THE PROBLEM:
All of the records below are to be output exactly; no image belongs in the result.
- - - - - - -
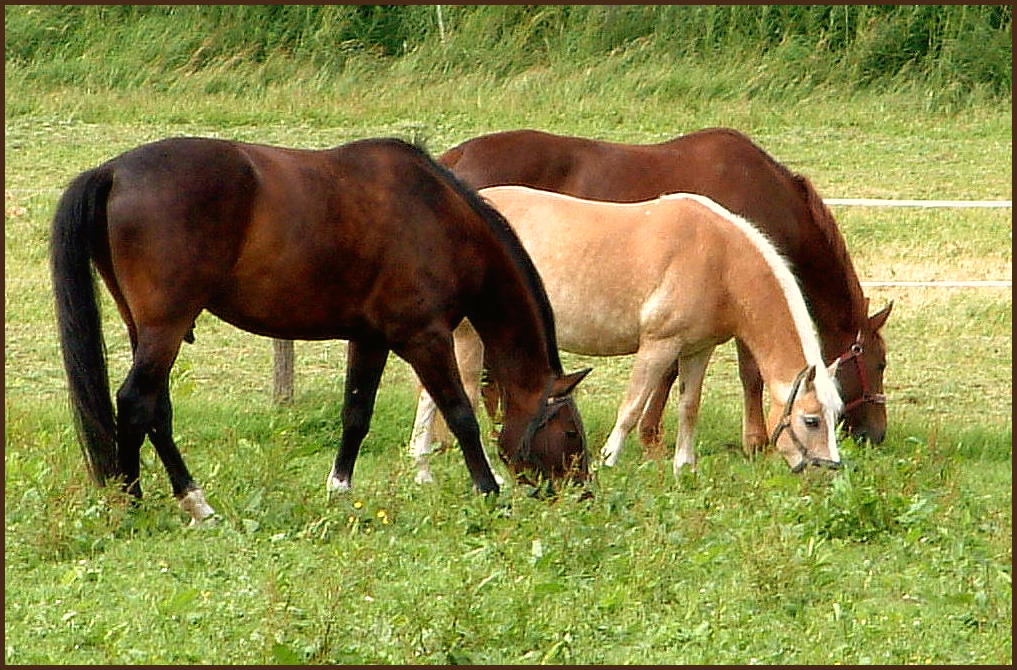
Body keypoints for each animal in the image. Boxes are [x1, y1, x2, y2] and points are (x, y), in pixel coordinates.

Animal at [51, 136, 593, 524]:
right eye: (569, 432)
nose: (583, 493)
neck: (437, 216)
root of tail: (113, 171)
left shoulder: (370, 338)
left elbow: (356, 414)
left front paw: (340, 491)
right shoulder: (424, 338)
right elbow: (460, 414)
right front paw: (488, 490)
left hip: (144, 328)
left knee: (155, 411)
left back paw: (180, 502)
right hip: (166, 326)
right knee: (136, 402)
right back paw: (142, 502)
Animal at [412, 187, 842, 481]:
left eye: (835, 415)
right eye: (811, 420)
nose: (828, 471)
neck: (719, 259)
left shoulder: (697, 350)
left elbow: (689, 406)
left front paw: (683, 468)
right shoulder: (658, 346)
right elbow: (632, 406)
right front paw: (609, 461)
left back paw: (422, 465)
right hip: (470, 336)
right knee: (460, 395)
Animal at [441, 126, 894, 453]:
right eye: (879, 364)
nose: (875, 434)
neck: (765, 194)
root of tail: (454, 160)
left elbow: (671, 375)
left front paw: (652, 434)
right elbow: (750, 375)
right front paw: (755, 441)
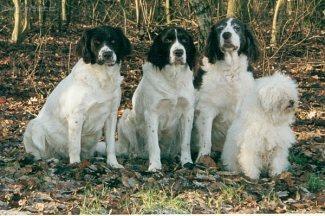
- - - - - - -
SOLUTION TO THE EXERCISE:
Body keypoints for each animal in the image. Boxes are [x1, y1, x2, y2] and points are (x, y), in pixel coordinates.

Animal at [51, 136, 593, 524]:
right eye: (569, 432)
nose: (583, 493)
neck: (437, 216)
root of tail: (113, 171)
left shoulder: (370, 338)
left elbow: (356, 414)
left front paw: (340, 491)
right shoulder: (424, 338)
right elbow: (460, 414)
right front paw: (488, 490)
left hip: (144, 328)
left knee: (155, 411)
left back paw: (180, 502)
right hip: (166, 326)
right knee: (136, 402)
right back paw: (142, 502)
Animal at [412, 187, 842, 481]:
left eye: (835, 415)
right eye: (811, 420)
nose: (828, 471)
neck: (719, 259)
left shoulder: (697, 350)
left elbow: (689, 406)
left front paw: (683, 468)
right shoulder: (658, 346)
right elbow: (632, 406)
right front paw: (609, 461)
left back paw: (422, 465)
right hip: (470, 336)
right knee: (460, 395)
Animal at [441, 126, 894, 453]:
right eye: (879, 364)
nose: (875, 434)
neck: (765, 194)
root of tail: (454, 160)
left elbow: (671, 375)
left front paw: (652, 434)
right elbow: (750, 375)
right front paw: (755, 441)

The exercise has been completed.